How do I reduce a large amount of data into something more meaningful? (Factor analysis)

  1. How do I appeal to the largest number of consumers? (TURF analysis)
  2. How do I prioritise marketing messages or product attributes? (Max Diff)
  3. How do I find out what people value in my (new) product / service? (Conjoint)
  4. How do I identify what drives a desired behaviour or outcome? (Key driver analysis)
  5. How do I know what to prioritise to meet strategic goals? (Gap analysis)
  6. How do I build consumer loyalty? (Consumer journey mapping)
  7. How do I use behavioural science to improve my research? (Cognitive biases)
  8. How do I live without you? (LeAnn Rimes)
  9. How do I know how many people will buy my product at a given price? (Van Westendorp’s price sensitivity meter)
  10. How do I assess the impact of my advertising? (Ad effectiveness)
  11. How do I turn data into clear findings (Data visualisation)
  12. How do I tap into the unconscious perceptions that influence decision-making? (Implicit response testing)
  13. How do I reduce a large amount of data into something more meaningful? (Factor analysis)
  14. How do I group people together based on shared characteristics? (Segmentation)
  15. How do I forecast market share at a given price point? (Brand price trade off)
  16. How do I account for cultural differences when surveying across markets? (ANOVA)
  17. How do I judge brand performance relative to competitors (Correspondence analysis / brand mapping)

Consumers are complicated

Avid readers of the ‘How do I…’ series might have spotted a theme across many of the business challenges and research techniques we’ve been exploring. In consumer research, we’re often trying to unpick complex human behaviour to understand where our focus should be. This could be by identifying what drives a behaviour or outcome through key driver analysis, understanding where to prioritise our efforts for maximum impact with gap analysis, or ensuring we’re accounting for cognitive biases in questionnaire design and analysis. Arguably, if human behaviour weren’t complex, we wouldn’t need to research it!
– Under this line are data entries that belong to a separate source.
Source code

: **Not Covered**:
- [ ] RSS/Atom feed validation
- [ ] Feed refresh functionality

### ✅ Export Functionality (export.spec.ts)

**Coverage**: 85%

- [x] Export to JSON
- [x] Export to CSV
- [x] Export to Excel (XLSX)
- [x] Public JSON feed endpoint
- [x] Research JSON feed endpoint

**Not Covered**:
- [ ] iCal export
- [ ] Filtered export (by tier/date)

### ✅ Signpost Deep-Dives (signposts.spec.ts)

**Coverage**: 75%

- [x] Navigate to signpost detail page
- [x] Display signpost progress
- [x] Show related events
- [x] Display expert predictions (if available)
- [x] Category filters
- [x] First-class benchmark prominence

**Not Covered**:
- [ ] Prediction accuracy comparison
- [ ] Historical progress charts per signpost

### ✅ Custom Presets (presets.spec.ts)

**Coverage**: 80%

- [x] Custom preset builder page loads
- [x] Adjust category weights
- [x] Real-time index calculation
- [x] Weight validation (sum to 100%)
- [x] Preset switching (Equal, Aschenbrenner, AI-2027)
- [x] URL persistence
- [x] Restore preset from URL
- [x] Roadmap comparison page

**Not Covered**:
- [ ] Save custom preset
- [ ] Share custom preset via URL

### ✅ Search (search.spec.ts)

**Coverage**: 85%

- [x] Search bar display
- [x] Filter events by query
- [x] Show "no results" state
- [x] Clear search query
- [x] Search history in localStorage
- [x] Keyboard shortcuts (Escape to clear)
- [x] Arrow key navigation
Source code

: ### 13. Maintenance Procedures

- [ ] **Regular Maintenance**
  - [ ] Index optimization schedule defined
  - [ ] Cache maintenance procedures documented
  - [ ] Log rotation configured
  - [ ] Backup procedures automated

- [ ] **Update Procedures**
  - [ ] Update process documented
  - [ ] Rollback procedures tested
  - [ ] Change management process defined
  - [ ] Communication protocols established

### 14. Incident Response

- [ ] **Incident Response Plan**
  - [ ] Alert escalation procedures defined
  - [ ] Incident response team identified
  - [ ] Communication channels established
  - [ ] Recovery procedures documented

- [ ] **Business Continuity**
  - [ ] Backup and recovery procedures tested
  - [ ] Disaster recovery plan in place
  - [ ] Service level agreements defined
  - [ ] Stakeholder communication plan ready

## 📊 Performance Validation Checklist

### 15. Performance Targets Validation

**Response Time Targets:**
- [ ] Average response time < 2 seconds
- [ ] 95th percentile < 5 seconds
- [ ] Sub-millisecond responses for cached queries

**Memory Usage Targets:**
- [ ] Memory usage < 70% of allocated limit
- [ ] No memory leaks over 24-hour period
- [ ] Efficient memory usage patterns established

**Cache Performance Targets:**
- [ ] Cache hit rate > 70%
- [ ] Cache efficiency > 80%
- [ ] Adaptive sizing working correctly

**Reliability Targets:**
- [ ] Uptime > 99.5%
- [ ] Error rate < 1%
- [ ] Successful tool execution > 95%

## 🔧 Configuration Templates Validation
How can factor analysis help?

Factor analysis reduces the many attributes that are influencing something into a smaller set of attributes (called factors). This process allows us to explore behaviours, attitudes or opinions that aren’t easy to isolate and measure, by understanding the underlying factors at play. For this reason, it’s a particularly useful tool for prioritising which data to use in analysis e.g., for a segmentation, or identifying KPIs.

Factor analysis assumes that there is a linear relationship between data points, and no inter-correlations, so is best suited to analysis where patterns of response in the data are thought to be due to another data point that isn’t directly measured (known as a latent variable). For example, let’s say your survey captures barriers to sign-up for your new subscription service. Your answers options include, ‘I haven’t heard of the service before today’, ‘I don’t know what’s available on the service’, and ‘I don’t know how I would access the service’. Similar responses to these three answer options are associated with the latent variable ‘lack of understanding’, which wasn’t asked but is the real barrier that marketing needs to address.
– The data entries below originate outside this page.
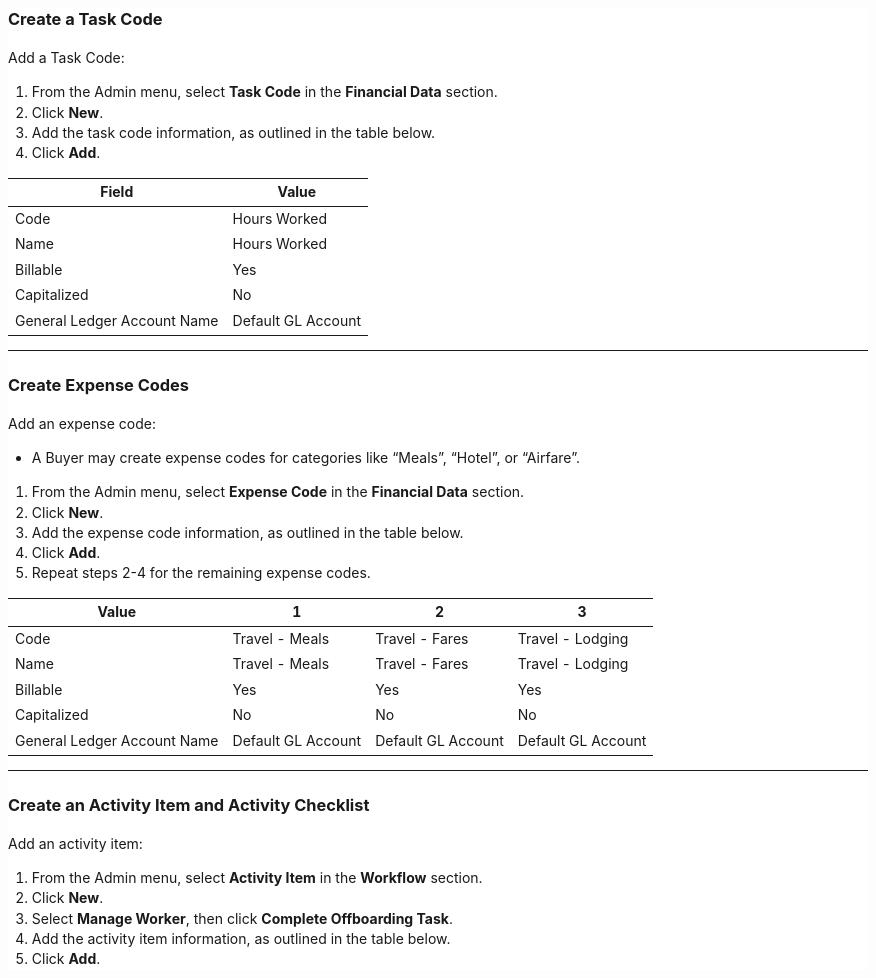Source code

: 
### Create a Task Code

Add a Task Code:

1. From the Admin menu, select **Task Code** in the **Financial Data** section.
2. Click **New**.
3. Add the task code information, as outlined in the table below.
4. Click **Add**.

| Field                       | Value              |
| --------------------------- | ------------------ |
| Code                        | Hours Worked       |
| Name                        | Hours Worked       |
| Billable                    | Yes                |
| Capitalized                 | No                 |
| General Ledger Account Name | Default GL Account |

---

### Create Expense Codes

Add an expense code:

- A Buyer may create expense codes for categories like “Meals”, “Hotel”, or “Airfare”.

1. From the Admin menu, select **Expense Code** in the **Financial Data** section.
2. Click **New**.
3. Add the expense code information, as outlined in the table below.
4. Click **Add**.
5. Repeat steps 2-4 for the remaining expense codes.

| Value                       | 1                  | 2                  | 3                  |
| --------------------------- | ------------------ | ------------------ | ------------------ |
| Code                        | Travel - Meals     | Travel - Fares     | Travel - Lodging   |
| Name                        | Travel - Meals     | Travel - Fares     | Travel - Lodging   |
| Billable                    | Yes                | Yes                | Yes                |
| Capitalized                 | No                 | No                 | No                 |
| General Ledger Account Name | Default GL Account | Default GL Account | Default GL Account |

---

### Create an Activity Item and Activity Checklist

Add an activity item:

1. From the Admin menu, select **Activity Item** in the **Workflow** section.
2. Click **New**.
3. Select **Manage Worker**, then click **Complete Offboarding Task**.
4. Add the activity item information, as outlined in the table below.
5. Click **Add**.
What does factor analysis tell me?

Each factor explains a proportion of the overall variance in the data, the aim is to reduce your original large number of data points to fewer factors that collectively explain a large proportion of the variance. In the example above, this might be taking a long list of barriers to sign-up, and reducing them to five factors (underlying themes preventing sign-up) such as:

  • lack of understanding (explaining the responses: I haven’t heard of the service before today’, ‘I don’t know what’s available on the service’, and ‘I don’t know how I would access the service’)
  • inertia (explaining the responses: ‘never really thought about it’ and ‘my existing services meet my needs’)
  • price sensitivity (explaining the responses: ‘it’s too expensive’, ‘I already spend enough on entertainment services’, and ‘I don’t agree with paying for content’)

The process of identifying how many factors to include is done by looking at the eigenvalue of each factor, individually and cumulatively. If a factor has an eigenvalue of ≥1 it is able to explain more variance than a single data point that has been captured in your survey and is therefore potentially a useful analysis tool. Plotting how much data can be explained cumulatively by the factors then helps you to identify how many factors are meaningful to use in your analysis (this step typically involves a scree plot, so called because of the geographical term scree slop, used to describe where rocks have fallen down and accumulated on the side of a mountain).
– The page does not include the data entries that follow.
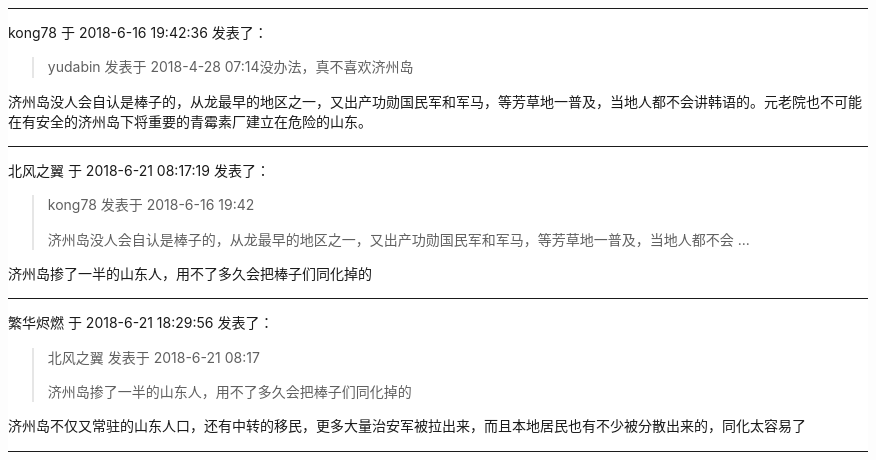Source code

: ---------

kong78 于 2018-6-16 19:42:36 发表了：

> yudabin 发表于 2018-4-28 07:14没办法，真不喜欢济州岛



济州岛没人会自认是棒子的，从龙最早的地区之一，又出产功勋国民军和军马，等芳草地一普及，当地人都不会讲韩语的。元老院也不可能在有安全的济州岛下将重要的青霉素厂建立在危险的山东。

---------

北风之翼 于 2018-6-21 08:17:19 发表了：

> kong78 发表于 2018-6-16 19:42
> 
> 济州岛没人会自认是棒子的，从龙最早的地区之一，又出产功勋国民军和军马，等芳草地一普及，当地人都不会 ...



济州岛掺了一半的山东人，用不了多久会把棒子们同化掉的

---------

繁华烬燃 于 2018-6-21 18:29:56 发表了：

> 北风之翼 发表于 2018-6-21 08:17
> 
> 济州岛掺了一半的山东人，用不了多久会把棒子们同化掉的



济州岛不仅又常驻的山东人口，还有中转的移民，更多大量治安军被拉出来，而且本地居民也有不少被分散出来的，同化太容易了

---------

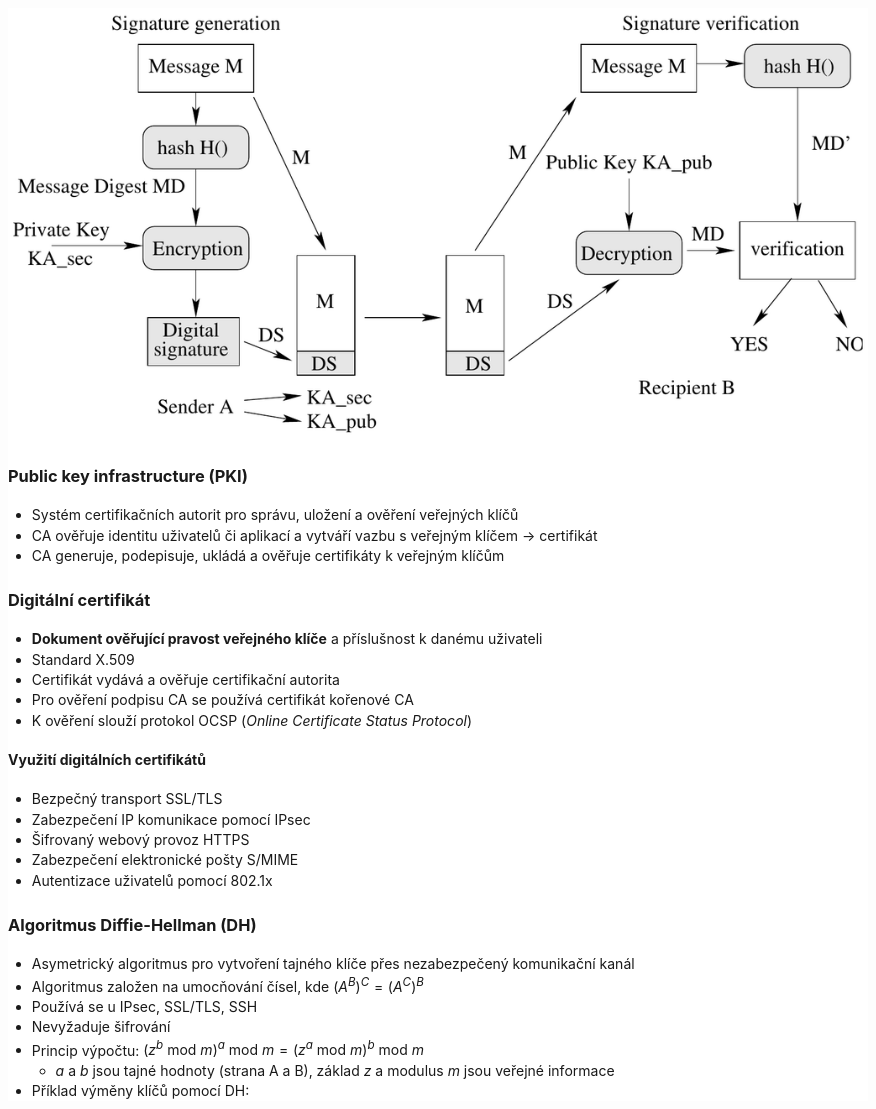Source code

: ![Princip elektronického podepisování](isa/elektronicky-podpis.png)

### Public key infrastructure (PKI)

- Systém certifikačních autorit pro správu, uložení a ověření veřejných klíčů
- CA ověřuje identitu uživatelů či aplikací a vytváří vazbu s veřejným klíčem → certifikát
- CA generuje, podepisuje, ukládá a ověřuje certifikáty k veřejným klíčům

### Digitální certifikát

- **Dokument ověřující pravost veřejného klíče** a příslušnost k danému uživateli
- Standard X.509
- Certifikát vydává a ověřuje certifikační autorita
- Pro ověření podpisu CA se používá certifikát kořenové CA
- K ověření slouží protokol OCSP (_Online Certificate Status Protocol_)

#### Využití digitálních certifikátů

- Bezpečný transport SSL/TLS
- Zabezpečení IP komunikace pomocí IPsec
- Šifrovaný webový provoz HTTPS
- Zabezpečení elektronické pošty S/MIME
- Autentizace uživatelů pomocí 802.1x

### Algoritmus Diffie-Hellman (DH)

- Asymetrický algoritmus pro vytvoření tajného klíče přes nezabezpečený komunikační kanál
- Algoritmus založen na umocňování čísel, kde $(A^B)^C = (A^C)^B$
- Používá se u IPsec, SSL/TLS, SSH
- Nevyžaduje šifrování
- Princip výpočtu: $(z^b\ \text{mod}\ m)^a\ \text{mod}\ m = (z^a\ \text{mod}\ m)^b\ \text{mod}\ m$
  - $a$ a $b$ jsou tajné hodnoty (strana A a B), základ $z$ a modulus $m$ jsou veřejné informace
- Příklad výměny klíčů pomocí DH:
Each factor has a score against every data point that you included in the analysis, in our example, each barrier to sign-up. This score is called a factor loading and analysing the factor loadings allows you to understand what characterises each factor. The higher the factor loading, the more strongly that data point is associated with that factor.

By looking at which data points are most associated with a factor, the factor can be named and this can be used to help simplify the data. In the examples above, lack of understanding, inertia and price sensitivity are the labels given to each factor after reviewing the factor loadings. The factor labels then become shorthand themes for understanding the key barriers to tackle.